#### [YOUR TASK]
I need only the number of lines in this data that contain the string "START".

Stored data:
————
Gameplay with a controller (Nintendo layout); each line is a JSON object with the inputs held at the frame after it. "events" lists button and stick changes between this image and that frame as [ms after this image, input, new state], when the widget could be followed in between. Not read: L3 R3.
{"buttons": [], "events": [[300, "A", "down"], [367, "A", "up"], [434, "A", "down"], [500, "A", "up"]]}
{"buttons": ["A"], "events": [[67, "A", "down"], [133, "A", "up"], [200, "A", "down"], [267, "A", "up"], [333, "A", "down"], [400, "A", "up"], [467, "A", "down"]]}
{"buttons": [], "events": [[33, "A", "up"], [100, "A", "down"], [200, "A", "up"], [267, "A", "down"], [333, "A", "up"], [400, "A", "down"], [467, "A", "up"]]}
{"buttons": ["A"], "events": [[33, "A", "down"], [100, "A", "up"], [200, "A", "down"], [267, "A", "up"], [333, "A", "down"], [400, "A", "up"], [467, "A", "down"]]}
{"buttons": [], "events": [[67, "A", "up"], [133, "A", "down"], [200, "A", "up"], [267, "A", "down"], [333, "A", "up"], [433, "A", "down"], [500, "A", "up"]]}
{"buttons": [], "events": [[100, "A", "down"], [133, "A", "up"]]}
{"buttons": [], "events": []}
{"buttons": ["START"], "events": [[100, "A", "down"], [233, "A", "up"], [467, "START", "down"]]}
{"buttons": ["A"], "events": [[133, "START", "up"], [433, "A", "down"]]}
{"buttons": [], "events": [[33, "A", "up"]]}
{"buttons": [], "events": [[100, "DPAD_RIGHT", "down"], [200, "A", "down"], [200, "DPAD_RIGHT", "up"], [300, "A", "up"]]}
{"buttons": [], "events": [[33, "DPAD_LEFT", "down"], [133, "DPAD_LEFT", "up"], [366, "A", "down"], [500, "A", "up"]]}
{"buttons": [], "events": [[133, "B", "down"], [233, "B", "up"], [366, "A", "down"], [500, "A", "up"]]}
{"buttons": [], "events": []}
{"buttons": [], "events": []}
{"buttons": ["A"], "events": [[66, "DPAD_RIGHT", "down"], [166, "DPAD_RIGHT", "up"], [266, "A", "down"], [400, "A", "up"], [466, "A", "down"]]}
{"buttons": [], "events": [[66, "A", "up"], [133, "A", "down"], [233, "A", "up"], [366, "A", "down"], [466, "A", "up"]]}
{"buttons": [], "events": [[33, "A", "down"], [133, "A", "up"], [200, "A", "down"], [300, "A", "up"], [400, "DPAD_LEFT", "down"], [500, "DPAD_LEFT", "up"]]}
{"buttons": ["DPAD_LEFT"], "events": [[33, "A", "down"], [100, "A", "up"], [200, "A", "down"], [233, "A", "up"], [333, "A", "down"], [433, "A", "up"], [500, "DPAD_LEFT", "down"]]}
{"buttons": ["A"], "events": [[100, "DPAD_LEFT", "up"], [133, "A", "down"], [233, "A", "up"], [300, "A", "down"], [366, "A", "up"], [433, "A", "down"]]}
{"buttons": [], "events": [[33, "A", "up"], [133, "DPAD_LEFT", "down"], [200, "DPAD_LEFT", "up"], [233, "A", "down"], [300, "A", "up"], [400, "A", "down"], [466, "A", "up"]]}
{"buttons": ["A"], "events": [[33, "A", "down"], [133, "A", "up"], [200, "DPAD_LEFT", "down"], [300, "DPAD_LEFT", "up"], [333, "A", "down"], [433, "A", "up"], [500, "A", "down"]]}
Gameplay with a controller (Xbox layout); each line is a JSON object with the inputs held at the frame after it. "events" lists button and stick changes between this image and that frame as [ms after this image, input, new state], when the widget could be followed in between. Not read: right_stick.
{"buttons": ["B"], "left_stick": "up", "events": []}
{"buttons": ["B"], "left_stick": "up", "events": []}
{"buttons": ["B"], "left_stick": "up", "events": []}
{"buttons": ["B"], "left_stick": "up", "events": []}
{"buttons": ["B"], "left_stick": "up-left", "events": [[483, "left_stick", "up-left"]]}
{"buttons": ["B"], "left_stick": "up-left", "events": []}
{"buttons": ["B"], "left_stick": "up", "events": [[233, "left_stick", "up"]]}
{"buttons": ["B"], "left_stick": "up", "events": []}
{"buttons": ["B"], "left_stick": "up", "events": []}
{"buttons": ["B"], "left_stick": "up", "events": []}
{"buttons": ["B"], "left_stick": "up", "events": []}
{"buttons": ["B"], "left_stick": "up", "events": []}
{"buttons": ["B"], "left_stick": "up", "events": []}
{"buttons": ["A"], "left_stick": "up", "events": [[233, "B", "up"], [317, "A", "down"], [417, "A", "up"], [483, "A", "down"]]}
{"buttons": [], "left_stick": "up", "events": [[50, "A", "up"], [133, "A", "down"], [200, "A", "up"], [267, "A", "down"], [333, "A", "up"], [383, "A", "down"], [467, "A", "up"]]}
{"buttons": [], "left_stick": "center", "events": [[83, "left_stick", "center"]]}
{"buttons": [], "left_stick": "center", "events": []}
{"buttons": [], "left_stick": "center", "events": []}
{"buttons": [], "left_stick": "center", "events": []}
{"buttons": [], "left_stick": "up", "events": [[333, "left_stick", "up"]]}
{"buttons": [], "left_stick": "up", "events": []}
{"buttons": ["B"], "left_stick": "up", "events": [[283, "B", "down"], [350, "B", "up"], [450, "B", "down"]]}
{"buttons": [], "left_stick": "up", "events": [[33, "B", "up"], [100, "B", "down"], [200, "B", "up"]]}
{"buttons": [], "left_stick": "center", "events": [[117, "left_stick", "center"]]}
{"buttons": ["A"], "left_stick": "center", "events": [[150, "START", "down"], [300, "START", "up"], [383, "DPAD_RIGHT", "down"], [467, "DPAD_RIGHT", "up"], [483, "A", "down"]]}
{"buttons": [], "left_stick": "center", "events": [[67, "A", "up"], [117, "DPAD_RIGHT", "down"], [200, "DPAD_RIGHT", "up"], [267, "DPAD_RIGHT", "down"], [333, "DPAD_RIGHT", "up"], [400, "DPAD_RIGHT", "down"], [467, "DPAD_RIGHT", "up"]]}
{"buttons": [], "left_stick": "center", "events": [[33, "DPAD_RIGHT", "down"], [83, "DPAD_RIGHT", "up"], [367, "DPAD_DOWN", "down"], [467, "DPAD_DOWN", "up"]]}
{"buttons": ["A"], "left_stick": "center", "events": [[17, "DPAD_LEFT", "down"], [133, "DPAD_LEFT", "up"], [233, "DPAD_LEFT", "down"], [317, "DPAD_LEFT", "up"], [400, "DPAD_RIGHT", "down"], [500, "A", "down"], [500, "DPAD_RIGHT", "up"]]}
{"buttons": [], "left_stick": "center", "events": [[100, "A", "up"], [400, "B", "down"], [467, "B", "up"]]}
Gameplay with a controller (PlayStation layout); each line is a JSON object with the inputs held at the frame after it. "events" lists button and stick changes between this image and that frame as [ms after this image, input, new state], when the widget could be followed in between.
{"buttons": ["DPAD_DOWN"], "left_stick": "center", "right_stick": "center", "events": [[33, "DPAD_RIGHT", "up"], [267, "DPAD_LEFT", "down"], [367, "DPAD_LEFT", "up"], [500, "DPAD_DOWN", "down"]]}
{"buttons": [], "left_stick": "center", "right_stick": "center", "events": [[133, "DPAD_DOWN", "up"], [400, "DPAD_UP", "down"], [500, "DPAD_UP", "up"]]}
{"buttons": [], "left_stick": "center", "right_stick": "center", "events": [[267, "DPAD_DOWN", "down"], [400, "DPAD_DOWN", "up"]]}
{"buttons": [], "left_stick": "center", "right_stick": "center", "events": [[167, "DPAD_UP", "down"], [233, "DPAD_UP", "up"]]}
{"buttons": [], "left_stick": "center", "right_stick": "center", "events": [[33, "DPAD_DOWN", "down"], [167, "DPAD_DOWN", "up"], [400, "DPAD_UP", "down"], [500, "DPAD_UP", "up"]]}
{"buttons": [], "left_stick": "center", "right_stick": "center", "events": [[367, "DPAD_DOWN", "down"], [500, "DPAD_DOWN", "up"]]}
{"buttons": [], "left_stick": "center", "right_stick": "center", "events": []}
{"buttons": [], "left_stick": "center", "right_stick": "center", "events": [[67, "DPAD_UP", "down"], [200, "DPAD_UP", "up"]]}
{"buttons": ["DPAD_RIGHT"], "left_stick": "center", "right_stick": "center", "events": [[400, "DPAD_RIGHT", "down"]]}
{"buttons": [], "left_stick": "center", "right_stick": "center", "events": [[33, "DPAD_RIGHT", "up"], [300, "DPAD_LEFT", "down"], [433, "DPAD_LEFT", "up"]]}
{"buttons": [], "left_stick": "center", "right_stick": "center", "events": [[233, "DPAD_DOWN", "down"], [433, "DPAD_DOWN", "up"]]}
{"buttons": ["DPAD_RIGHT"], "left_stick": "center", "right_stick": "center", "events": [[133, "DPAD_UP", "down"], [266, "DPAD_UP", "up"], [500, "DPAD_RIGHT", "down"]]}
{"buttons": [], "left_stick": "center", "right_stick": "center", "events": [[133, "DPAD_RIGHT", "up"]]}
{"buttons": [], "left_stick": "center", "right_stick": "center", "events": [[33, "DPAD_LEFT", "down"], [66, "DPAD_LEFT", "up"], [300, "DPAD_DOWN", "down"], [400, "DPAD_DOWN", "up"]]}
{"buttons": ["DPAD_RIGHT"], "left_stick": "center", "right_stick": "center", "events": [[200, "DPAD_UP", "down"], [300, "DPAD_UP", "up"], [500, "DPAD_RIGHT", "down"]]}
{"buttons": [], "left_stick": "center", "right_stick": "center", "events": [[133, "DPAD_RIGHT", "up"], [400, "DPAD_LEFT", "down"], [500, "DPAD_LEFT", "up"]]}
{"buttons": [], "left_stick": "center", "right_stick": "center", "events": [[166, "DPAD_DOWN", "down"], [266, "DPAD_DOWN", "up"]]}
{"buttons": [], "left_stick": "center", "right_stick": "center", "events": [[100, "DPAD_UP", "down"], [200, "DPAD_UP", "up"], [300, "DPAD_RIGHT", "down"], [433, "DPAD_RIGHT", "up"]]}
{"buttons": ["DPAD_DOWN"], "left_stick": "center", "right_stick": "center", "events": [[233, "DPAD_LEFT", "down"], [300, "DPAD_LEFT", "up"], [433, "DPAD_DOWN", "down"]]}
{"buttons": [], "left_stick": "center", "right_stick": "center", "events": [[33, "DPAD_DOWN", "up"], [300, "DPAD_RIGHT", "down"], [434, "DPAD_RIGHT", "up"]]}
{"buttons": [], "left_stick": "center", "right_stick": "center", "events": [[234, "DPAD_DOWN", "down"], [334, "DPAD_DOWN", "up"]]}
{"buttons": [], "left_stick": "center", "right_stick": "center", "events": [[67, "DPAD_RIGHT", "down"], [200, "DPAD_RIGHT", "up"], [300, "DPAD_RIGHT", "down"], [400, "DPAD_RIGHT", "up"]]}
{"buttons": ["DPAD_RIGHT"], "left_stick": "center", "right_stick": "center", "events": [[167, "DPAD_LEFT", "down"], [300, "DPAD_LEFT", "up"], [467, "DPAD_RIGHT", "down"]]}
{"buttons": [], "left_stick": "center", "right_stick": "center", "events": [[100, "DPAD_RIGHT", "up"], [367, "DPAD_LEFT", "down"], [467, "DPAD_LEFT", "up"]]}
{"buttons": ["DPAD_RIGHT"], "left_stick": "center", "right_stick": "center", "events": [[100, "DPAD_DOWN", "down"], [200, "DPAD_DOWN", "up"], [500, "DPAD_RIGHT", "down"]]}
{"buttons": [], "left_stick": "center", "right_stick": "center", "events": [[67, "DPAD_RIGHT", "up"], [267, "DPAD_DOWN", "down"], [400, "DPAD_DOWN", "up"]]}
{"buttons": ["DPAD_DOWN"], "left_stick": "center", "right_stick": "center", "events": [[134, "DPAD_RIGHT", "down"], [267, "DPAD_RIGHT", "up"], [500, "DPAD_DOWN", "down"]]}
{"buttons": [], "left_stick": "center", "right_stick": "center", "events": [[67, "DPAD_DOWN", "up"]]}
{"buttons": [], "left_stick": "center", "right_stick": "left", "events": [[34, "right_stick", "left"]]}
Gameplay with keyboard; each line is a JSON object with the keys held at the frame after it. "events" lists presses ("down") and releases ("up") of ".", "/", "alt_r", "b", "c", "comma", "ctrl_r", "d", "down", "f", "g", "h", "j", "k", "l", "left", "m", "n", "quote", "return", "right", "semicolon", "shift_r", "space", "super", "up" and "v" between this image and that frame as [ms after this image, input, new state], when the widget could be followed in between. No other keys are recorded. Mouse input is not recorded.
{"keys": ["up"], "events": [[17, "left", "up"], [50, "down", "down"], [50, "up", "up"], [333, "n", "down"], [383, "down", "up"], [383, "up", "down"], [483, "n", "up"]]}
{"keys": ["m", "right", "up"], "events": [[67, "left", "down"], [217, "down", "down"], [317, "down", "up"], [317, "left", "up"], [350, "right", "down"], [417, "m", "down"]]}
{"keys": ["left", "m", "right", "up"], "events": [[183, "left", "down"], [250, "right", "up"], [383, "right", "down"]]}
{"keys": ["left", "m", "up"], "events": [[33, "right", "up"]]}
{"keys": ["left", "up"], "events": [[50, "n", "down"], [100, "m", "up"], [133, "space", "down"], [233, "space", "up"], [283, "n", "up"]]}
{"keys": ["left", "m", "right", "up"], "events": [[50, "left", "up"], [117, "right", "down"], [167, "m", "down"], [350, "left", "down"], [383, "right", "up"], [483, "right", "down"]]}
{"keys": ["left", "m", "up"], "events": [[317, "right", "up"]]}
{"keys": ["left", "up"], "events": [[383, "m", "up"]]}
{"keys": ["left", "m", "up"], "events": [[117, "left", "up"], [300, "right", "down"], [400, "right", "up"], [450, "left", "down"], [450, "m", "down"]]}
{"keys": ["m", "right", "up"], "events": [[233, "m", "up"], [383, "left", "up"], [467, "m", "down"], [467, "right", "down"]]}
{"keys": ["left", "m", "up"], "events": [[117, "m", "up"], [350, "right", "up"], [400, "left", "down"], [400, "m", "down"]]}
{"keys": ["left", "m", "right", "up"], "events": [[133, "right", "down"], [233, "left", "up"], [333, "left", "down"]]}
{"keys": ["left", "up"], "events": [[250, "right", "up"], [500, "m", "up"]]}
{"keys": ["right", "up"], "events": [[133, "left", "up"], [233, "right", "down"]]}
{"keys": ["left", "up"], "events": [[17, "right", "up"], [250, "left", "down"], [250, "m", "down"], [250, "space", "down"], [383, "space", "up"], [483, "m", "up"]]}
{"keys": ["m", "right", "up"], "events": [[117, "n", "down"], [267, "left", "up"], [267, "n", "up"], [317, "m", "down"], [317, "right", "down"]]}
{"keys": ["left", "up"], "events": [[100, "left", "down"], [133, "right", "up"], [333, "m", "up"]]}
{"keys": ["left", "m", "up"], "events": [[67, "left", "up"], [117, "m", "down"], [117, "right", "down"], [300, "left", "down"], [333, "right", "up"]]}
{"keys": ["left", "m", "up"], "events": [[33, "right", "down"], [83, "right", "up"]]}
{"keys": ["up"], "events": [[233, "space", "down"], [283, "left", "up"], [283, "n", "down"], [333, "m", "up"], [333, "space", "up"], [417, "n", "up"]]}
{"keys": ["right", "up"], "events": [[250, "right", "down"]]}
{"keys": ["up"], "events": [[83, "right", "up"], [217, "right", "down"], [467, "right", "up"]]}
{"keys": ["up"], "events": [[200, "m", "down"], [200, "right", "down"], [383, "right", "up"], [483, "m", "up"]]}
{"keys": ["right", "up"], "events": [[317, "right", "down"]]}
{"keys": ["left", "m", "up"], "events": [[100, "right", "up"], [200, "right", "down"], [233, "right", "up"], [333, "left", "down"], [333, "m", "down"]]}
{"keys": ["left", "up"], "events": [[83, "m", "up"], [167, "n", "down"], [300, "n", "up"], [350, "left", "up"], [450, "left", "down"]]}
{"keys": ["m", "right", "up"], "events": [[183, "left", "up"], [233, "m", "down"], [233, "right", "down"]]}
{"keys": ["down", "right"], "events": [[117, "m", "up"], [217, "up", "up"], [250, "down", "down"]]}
————
#### [ANSWER TO THIS PROBLEM]
3